ACTIVITY: What lines in the material hold the string "vous"? Return every one of them.

---------- DATA FOR ANALYSIS

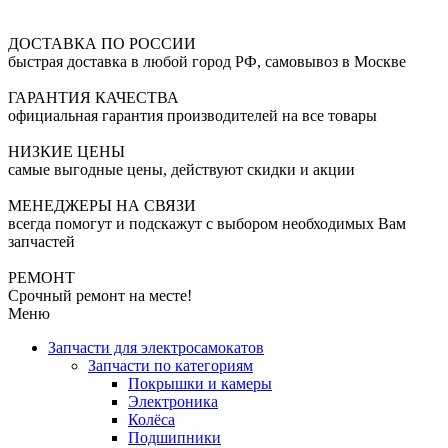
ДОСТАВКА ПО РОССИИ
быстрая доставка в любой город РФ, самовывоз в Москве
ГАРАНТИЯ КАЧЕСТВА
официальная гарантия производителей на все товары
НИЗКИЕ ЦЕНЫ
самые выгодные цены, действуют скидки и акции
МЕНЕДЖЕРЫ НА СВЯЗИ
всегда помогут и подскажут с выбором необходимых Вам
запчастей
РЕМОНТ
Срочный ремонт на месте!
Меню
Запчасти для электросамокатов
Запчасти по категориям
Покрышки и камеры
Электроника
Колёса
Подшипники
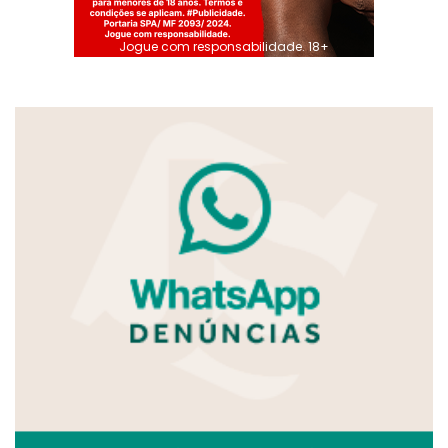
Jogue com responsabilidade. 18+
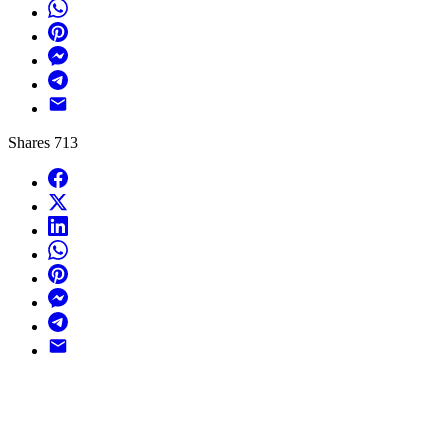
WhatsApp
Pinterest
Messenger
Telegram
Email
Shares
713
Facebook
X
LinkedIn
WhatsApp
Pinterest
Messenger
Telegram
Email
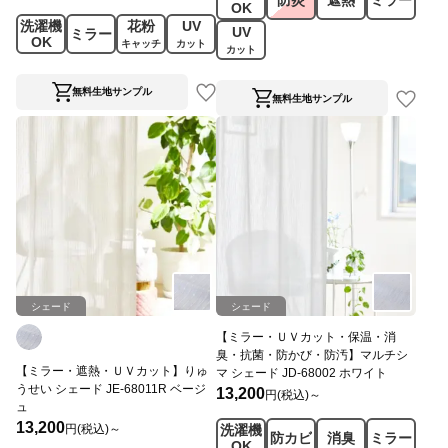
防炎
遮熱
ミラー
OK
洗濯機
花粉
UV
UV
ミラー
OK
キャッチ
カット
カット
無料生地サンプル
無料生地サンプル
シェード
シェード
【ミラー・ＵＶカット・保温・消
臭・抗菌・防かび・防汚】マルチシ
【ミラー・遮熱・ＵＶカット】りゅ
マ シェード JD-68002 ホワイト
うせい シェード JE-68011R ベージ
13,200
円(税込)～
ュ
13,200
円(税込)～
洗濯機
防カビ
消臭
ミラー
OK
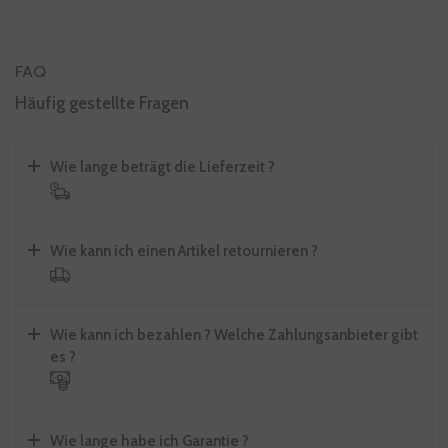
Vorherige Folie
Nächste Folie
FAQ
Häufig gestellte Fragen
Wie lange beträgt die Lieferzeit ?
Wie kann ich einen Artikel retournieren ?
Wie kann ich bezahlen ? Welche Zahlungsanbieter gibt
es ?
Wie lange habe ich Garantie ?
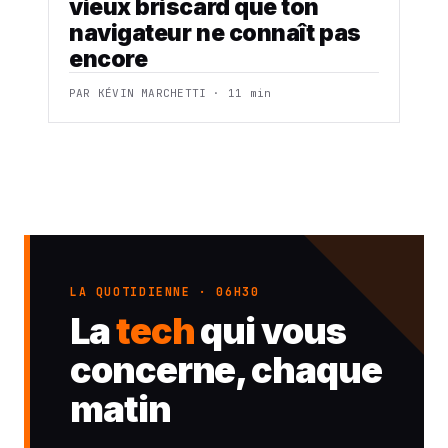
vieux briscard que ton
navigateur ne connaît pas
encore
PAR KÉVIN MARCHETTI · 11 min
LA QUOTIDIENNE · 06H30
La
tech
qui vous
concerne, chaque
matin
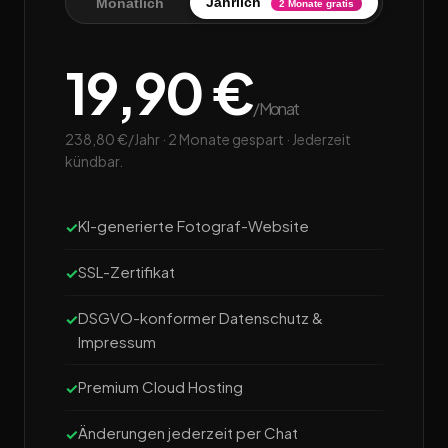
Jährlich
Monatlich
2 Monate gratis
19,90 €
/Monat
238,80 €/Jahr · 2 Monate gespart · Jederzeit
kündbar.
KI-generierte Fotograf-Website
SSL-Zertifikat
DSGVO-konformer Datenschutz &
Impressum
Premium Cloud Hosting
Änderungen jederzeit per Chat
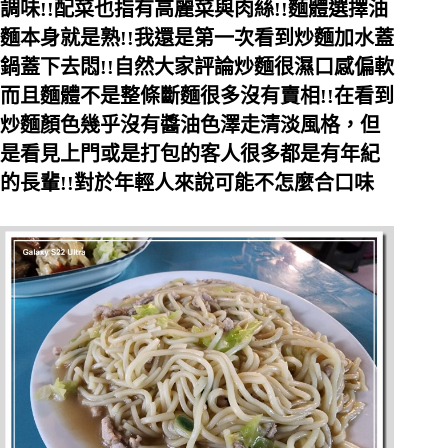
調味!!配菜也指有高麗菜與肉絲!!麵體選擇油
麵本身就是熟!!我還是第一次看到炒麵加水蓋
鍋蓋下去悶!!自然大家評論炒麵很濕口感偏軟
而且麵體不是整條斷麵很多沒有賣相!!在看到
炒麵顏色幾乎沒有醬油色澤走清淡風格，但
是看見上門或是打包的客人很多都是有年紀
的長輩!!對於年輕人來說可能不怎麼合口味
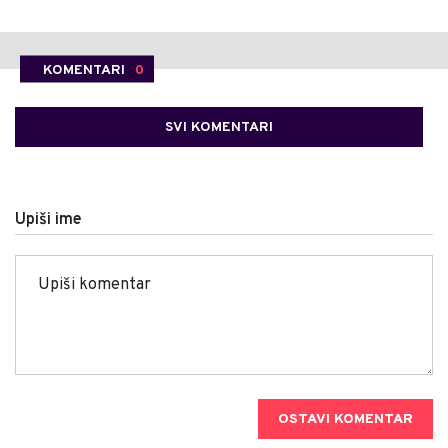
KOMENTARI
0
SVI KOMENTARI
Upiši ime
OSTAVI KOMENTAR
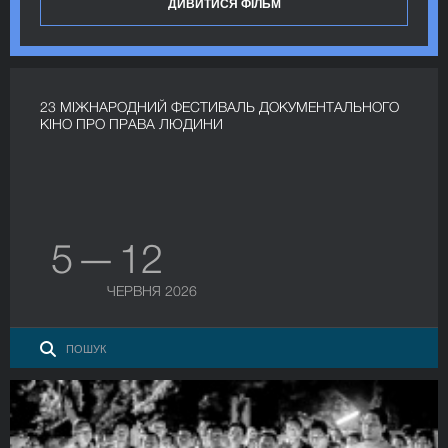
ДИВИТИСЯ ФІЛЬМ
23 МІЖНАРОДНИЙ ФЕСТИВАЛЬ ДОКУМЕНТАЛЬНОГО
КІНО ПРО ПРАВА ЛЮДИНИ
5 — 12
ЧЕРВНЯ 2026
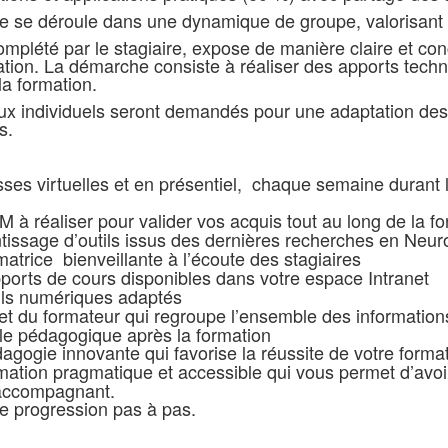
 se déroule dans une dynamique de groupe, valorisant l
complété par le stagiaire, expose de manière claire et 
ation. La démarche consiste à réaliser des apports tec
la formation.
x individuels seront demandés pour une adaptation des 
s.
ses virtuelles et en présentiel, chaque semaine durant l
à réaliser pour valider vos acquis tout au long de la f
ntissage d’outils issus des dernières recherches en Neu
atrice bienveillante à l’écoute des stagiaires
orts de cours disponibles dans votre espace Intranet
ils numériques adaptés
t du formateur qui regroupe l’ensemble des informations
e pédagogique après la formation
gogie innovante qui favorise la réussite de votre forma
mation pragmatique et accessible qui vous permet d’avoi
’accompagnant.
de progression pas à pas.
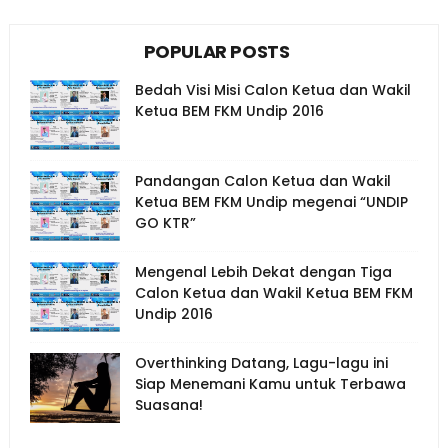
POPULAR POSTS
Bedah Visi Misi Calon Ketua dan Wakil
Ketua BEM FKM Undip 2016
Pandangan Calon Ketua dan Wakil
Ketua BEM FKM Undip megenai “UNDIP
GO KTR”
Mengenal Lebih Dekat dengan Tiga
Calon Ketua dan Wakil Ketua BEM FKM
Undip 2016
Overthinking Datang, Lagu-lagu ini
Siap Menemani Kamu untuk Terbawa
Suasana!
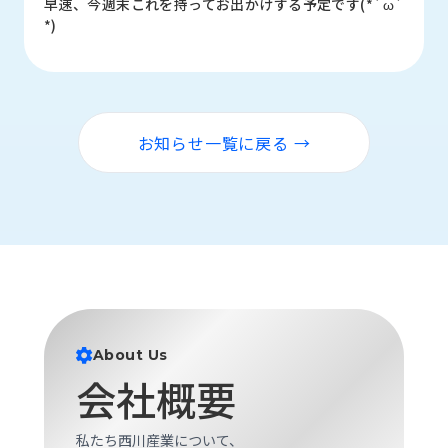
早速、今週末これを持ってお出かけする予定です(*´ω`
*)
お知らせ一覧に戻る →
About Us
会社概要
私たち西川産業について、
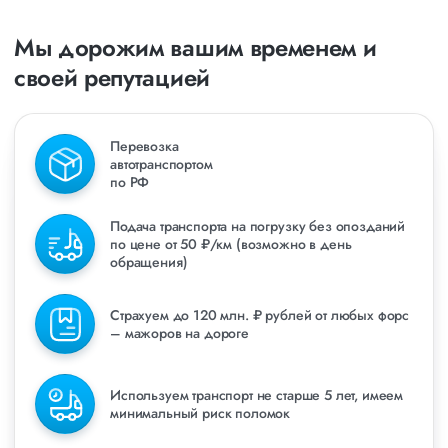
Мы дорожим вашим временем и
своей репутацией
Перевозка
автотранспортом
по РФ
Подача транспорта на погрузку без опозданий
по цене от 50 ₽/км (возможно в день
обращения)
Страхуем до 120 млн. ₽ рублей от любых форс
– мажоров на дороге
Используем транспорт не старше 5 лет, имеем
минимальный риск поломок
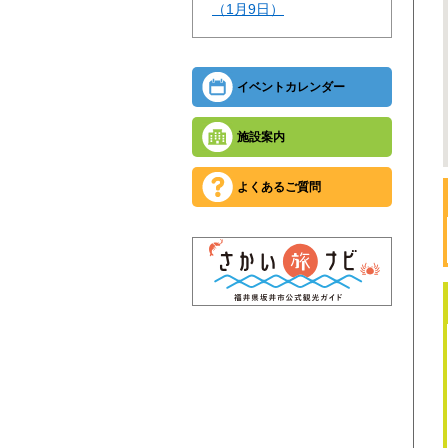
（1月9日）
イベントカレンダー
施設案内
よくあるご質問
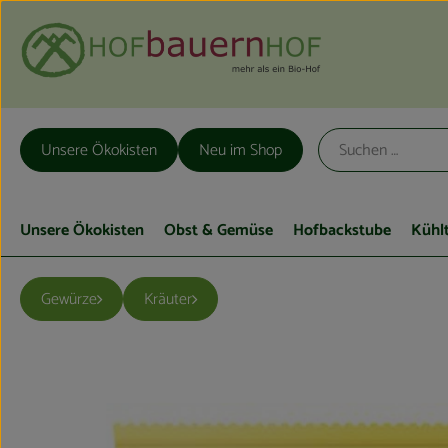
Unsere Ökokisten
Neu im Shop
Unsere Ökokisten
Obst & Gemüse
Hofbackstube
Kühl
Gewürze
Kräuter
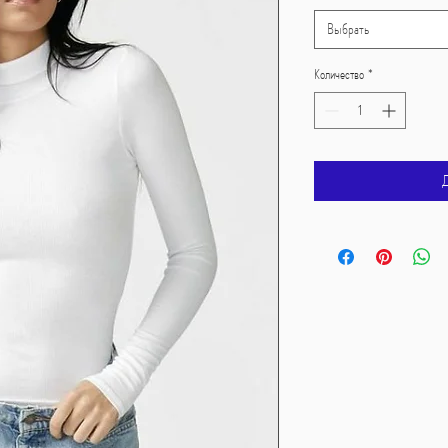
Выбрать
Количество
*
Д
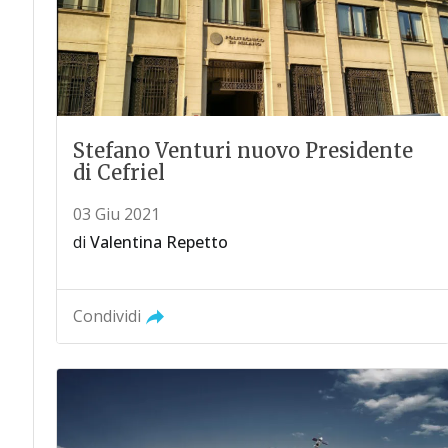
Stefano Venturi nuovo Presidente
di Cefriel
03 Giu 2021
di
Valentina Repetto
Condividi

--------------------

WRITTEN SOLUTION:
qui vous
mation pragmatique et accessible qui vous permet d’avoi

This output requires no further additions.